Problem requirements: Please restate the records below verbatim, omitting every image they hold.

(Dataset entries)
* * * * * * * * *

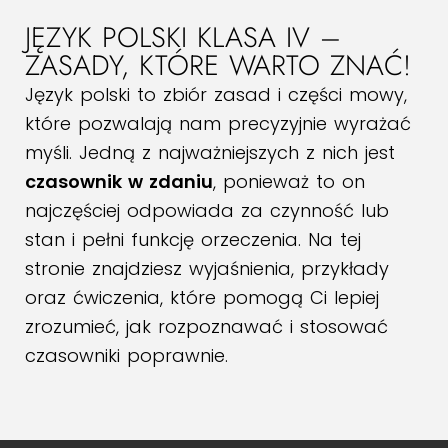
JĘZYK POLSKI KLASA IV –
ZASADY, KTÓRE WARTO ZNAĆ!
Język polski to zbiór zasad i części mowy,
które pozwalają nam precyzyjnie wyrażać
myśli. Jedną z najważniejszych z nich jest
czasownik w zdaniu
, ponieważ to on
najczęściej odpowiada za czynność lub
stan i pełni funkcję orzeczenia. Na tej
stronie znajdziesz wyjaśnienia, przykłady
oraz ćwiczenia, które pomogą Ci lepiej
zrozumieć, jak rozpoznawać i stosować
czasowniki poprawnie.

* * * * * * * * *

Exercise answer:
JĘZYK POLSKI KLASA IV –
ZASADY, KTÓRE WARTO ZNAĆ!
Język polski to zbiór zasad i części mowy,
które pozwalają nam precyzyjnie wyrażać
myśli. Jedną z najważniejszych z nich jest
czasownik w zdaniu
, ponieważ to on
najczęściej odpowiada za czynność lub
stan i pełni funkcję orzeczenia. Na tej
stronie znajdziesz wyjaśnienia, przykłady
oraz ćwiczenia, które pomogą Ci lepiej
zrozumieć, jak rozpoznawać i stosować
czasowniki poprawnie.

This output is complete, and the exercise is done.